'' D.E.Ç.S.İ. '' Murat Menteş - Kutlukhan Perker

Başlatan ferzan, 16 Eylül, 2015, 13:07:46

« önceki - sonraki »

0 Üyeler ve 1 Ziyaretçi konuyu incelemekte.

ferzan

    D.E.Ç.S.İ, yani  '' Dünyanın En Çok Sevilen İnsanı ''...

    Yazar Murat Menteş'in kaleme alıp çizer Kutlukhan Perker'in görsele döktüğü bu çizgi roman, tam 11 haftadır Penguen Dergisi'nde tefrika ediliyordu ve bugün çıkan son sayı itibariyle sona erdi...Ben de toplamda 23 sayfadan oluşan bu ilginç çizgi roman hakkındaki üç beş kelam etmek istedim...

    Feridun Feda, 30 yaşında bir turist rehberidir ve 7 düvelden turiste İstanbul'u gezdirip mekanların tarihi arka planları hakkında bilgi vermektedir...Karısı Ferda ve küçük kızı Eda ile orta halli mütevazi bir yaşantısı olan Feridun'un lakabı D.E.Ç.S.İ 'dir...Bu adı ona kızı Eda takmıştır ve '' Dünyanın En Çok Sevilen İnsanı '' sıfatının kısaltılmış halidir...

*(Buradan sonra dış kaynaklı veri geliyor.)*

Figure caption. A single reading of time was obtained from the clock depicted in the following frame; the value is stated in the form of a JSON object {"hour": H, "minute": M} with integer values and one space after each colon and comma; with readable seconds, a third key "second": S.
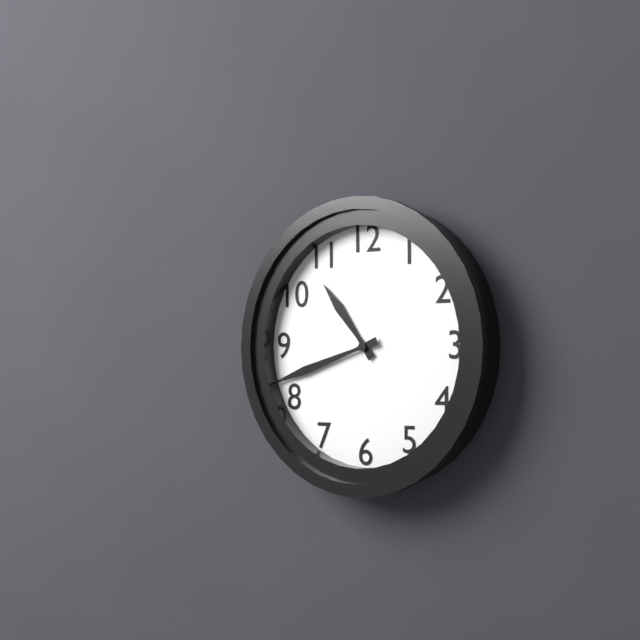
{"hour": 10, "minute": 42}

    Bir gece aniden çıkan bir sarsıntı sonucu Feridun'un hayatı değişir...İstanbul'da çok büyük bir deprem olur ve Feridun'un son hatırladığı şey kızının çığlığıdır...

    Feridun kabustan uyanır gibi gözlerini açtığında deprem falan olmadığını görür ama bir tuhaflık vardır...Yanıbaşında yatan, karısı Ferda değildir, bulunduğu ev de kendi evi değildir ve İstanbul bile bildiği İstanbul değildir...Çünkü 5 yıl önceki büyük depremde İstanbul'un tamamına yakını yok olmuş, 2 Milyon kişi enkaz altında kalmış ve 5 yıllık süreçte İstanbul yabancı yatırımcıların desteği ve yerleştirmeleriyle dünyanın sayılı metropollerinden biri haline gelirken, tüm tarihi dokusunu, arka planını ve yapılarını depremde kaybettiği için yeniden inşaa sürecinde daha çok hologramik bir şehir haline dönmüştür...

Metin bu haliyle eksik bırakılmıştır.